Task objective ▸ Pull out each line of the data that contains the word "artery". Treat uppercase and lowercase letters as different.

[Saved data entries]
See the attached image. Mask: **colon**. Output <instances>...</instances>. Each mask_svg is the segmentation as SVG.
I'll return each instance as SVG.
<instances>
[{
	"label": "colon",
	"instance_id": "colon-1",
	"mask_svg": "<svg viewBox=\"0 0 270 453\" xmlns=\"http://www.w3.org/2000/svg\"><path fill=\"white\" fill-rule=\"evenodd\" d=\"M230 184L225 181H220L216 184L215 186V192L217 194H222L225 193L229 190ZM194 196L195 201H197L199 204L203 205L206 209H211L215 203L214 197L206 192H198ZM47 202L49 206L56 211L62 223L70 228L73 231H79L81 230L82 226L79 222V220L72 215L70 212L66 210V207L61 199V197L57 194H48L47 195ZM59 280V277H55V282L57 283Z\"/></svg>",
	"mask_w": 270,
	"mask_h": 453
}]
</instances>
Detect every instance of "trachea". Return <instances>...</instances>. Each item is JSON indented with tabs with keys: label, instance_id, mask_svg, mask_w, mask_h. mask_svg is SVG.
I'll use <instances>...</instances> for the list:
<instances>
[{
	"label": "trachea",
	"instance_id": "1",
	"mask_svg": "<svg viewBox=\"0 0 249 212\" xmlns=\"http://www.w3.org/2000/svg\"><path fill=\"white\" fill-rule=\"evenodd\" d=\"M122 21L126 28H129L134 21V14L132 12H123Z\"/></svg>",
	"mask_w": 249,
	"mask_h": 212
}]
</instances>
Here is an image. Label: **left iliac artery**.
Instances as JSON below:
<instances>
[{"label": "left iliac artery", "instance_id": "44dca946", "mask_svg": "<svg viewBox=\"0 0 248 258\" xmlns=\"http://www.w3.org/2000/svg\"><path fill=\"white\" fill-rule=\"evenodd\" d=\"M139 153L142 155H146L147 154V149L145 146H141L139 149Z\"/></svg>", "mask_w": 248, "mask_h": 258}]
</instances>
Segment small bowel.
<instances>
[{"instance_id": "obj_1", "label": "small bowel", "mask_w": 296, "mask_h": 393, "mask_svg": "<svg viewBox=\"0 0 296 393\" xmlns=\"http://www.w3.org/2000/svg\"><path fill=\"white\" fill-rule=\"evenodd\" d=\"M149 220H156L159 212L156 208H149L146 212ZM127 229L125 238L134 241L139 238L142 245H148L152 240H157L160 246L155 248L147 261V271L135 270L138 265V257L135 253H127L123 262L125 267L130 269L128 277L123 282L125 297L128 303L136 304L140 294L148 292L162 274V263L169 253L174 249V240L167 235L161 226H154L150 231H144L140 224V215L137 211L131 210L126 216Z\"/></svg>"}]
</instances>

Solution ▸
Here is an image. Label: **left iliac artery**.
[{"label": "left iliac artery", "instance_id": "44dca946", "mask_svg": "<svg viewBox=\"0 0 248 258\" xmlns=\"http://www.w3.org/2000/svg\"><path fill=\"white\" fill-rule=\"evenodd\" d=\"M139 153L142 155H146L147 154V149L145 146H141L139 149Z\"/></svg>", "mask_w": 248, "mask_h": 258}]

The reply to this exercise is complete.